Archive - Apr 16, 2015

#rhizo15 A Primary Task?

Last night, in the #rhizo15 Facebook page, a participant spoke about looking for ways to benchmark her participating in #rhizo15. It feels to me like part of what is being asked is, if I don’t know where I’m going, how do I know if I get there, or if the trip was worth it? It is a serious question, but it doesn’t feel like it applies to me.

One reaction I have is from the poets. Robert Louis Stevenson said, “To travel hopefully is a better thing than to arrive”. T.S. Eliot put it this way:

We shall not cease from exploration
And the end of all our exploring
Will be to arrive where we started
And know the place for the first time.

Yet I understand this may not resonate for everyone, so I’ll also look at this from another angle, the experiential learning of group relationship conferences. Of course a great starting point for this is the quote from Aristotle, "for the things we have to learn before we can do them, we learn by doing them”.

I’m especially interested in the journey rather than the destination, and learning about the process of learning by learning.

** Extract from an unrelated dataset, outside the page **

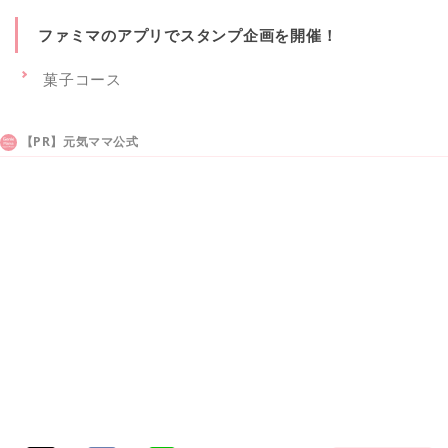
ファミマのアプリでスタンプ企画を開催！
菓子コース
【PR】元気ママ公式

I’m not sure what the #rhizo15 experience will be like, but I’m currently looking at it from a perspective of a group relations conference.

Group relations conferences usually have a “primary task”. Here are a couple examples:

The primary task of this learning organization is to study the development and exercise of authority, leadership, power and justice, in the context of change, through the inter-personal and inter-group relations that develop within the workshop as an organization. Unlike traditional learning systems, there are no lectures, panels or power point presentations. Instead, the workshop is based on reflection-in-action; learning focuses on our experiences and interactions with each other in real time.

And another:

The primary task of the conference is to explore, experience and learn from the development and management of roles and systems: to experience leadership, authority, integration processes, self-management in role, diversity and psychodynamic processes in organisations. This goal can be reached by allowing yourself and others to experience the conference, to communicate these experiences and to ex-amine their meaning in order to learn.

Lasts I checked, the Facebook post had about sixty responses. There’s a lot of grist for the mill there. What is it about uncertainty in learning that produces such a response? Is anxiety part of this? Anxiety about what? That you won’t fit in? That you’ll say something stupid? That you’ll end up eating crow? That you’ll end up wasting some of your time? What are our anxieties about #rhizo15? What are our anxieties about other people being anxious? What are our responses to these anxieties? What can we learn from these responses?

So, what might a primary task of #rhizo15 be? Pulling a little bit from the two statements above, and what I’m picking up here and there in various blog posts, tweets, and Facebook posts, I come up with something like:

The primary task of this learning organization is to explore, experience and learn from the development of learning networks, content, and the use of technology in promoting online learning.

What do you think?

#rhizo15 Comment Response

The #rhizo15 conversation is taking off, including a post on Facebook about the use of Minecraft to help autistic students. One of my responses was fairly long, and I'm presenting it in whole here. It lacks some of the context, but illustrates, I believe, some of the thoughts I feel are important in the discussion.

Scott - I find my thoughts line up fairly nicely with what Lyn is saying (or at least what I'm hearing of it). From my background in computers and artificial neural networks, tied together with my interest in group dynamics, I view a network, in and of itself, as inert, and not particularly powerful or significant. It there is interaction on the network, collaboration, then it becomes an interesting topic.

Once there is interaction, there are pressures placed on all the participants, very much along the lines of group relations that Wilfred Bion talks about. These pressures, a conflict between who we think we are or want to be, and what the network wants us to be is a key area of learning.

What is interesting about online networks, and especially virtual worlds, from MOOs to Second Life to Minecraft, is that we have an opportunity to explore different ways of presenting. It starts from the old saying, “On the Internet, no one knows you’re a dog”. In the mid 90s, I saw a lot of people exploring gender identity online: males who would present as females and vice versa, people who would choose non-binary gender identities, and people who would change identities at a moment’s notice. When I moved to Second Life, I ran into many members of the disabled community presenting themselves as temporarily able bodied. To me, all of this answers clearly your question about virtual worlds allowing subjectivity to flourish.

There is another component, which I suspect is important in Lyn’s work. She talks about autcraft as being a closed server creating a safe space with no bullying. I’ve seen plenty of online bullying in virtual worlds, dating back to the infamous Rape in Cyberspace in LambdMOO in the early 90s. Yet it is possible to create safe spaces where members of the network are given even more opportunity to explore subjectivity, and it sounds like autcraft is a good example of this.

I’m sorry to hear that you are running into people outside of Rhizo that you find are being disrespectful to you. It is a factor that needs to be considered carefully with any network someone joins. I hope this clarifies some of my thoughts in response to your and Lyn’s comments.